══ Data for this exercise

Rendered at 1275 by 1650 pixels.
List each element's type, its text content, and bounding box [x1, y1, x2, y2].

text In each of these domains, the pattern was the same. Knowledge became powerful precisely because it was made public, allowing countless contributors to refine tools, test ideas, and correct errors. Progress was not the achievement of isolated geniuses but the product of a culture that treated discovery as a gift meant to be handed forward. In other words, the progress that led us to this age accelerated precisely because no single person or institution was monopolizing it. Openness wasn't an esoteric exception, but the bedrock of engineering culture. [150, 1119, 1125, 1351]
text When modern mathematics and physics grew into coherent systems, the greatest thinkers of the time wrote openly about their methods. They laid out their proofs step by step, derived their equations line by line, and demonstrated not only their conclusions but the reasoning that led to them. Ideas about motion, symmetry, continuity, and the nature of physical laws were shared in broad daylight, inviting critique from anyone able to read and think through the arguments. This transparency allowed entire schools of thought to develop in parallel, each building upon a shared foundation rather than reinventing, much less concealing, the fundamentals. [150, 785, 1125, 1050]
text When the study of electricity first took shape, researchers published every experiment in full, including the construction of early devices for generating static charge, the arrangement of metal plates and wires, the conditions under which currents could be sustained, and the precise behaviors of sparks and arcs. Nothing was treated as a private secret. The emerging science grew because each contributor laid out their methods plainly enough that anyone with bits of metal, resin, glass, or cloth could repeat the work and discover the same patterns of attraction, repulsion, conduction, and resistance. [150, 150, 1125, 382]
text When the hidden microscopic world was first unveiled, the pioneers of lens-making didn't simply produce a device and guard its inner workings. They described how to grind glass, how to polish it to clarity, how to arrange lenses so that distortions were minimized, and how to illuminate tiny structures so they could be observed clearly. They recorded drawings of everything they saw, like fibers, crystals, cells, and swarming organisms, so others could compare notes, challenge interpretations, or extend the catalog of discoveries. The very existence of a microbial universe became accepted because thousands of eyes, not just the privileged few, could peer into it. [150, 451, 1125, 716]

════

* **Directions for this task**: The data must be printed verbatim, line by line.

* **Your response**:
Rendered at 1275 by 1650 pixels.
List each element's type, its text content, and bounding box [x1, y1, x2, y2].

text In each of these domains, the pattern was the same. Knowledge became powerful precisely because it was made public, allowing countless contributors to refine tools, test ideas, and correct errors. Progress was not the achievement of isolated geniuses but the product of a culture that treated discovery as a gift meant to be handed forward. In other words, the progress that led us to this age accelerated precisely because no single person or institution was monopolizing it. Openness wasn't an esoteric exception, but the bedrock of engineering culture. [150, 1119, 1125, 1351]
text When modern mathematics and physics grew into coherent systems, the greatest thinkers of the time wrote openly about their methods. They laid out their proofs step by step, derived their equations line by line, and demonstrated not only their conclusions but the reasoning that led to them. Ideas about motion, symmetry, continuity, and the nature of physical laws were shared in broad daylight, inviting critique from anyone able to read and think through the arguments. This transparency allowed entire schools of thought to develop in parallel, each building upon a shared foundation rather than reinventing, much less concealing, the fundamentals. [150, 785, 1125, 1050]
text When the study of electricity first took shape, researchers published every experiment in full, including the construction of early devices for generating static charge, the arrangement of metal plates and wires, the conditions under which currents could be sustained, and the precise behaviors of sparks and arcs. Nothing was treated as a private secret. The emerging science grew because each contributor laid out their methods plainly enough that anyone with bits of metal, resin, glass, or cloth could repeat the work and discover the same patterns of attraction, repulsion, conduction, and resistance. [150, 150, 1125, 382]
text When the hidden microscopic world was first unveiled, the pioneers of lens-making didn't simply produce a device and guard its inner workings. They described how to grind glass, how to polish it to clarity, how to arrange lenses so that distortions were minimized, and how to illuminate tiny structures so they could be observed clearly. They recorded drawings of everything they saw, like fibers, crystals, cells, and swarming organisms, so others could compare notes, challenge interpretations, or extend the catalog of discoveries. The very existence of a microbial universe became accepted because thousands of eyes, not just the privileged few, could peer into it. [150, 451, 1125, 716]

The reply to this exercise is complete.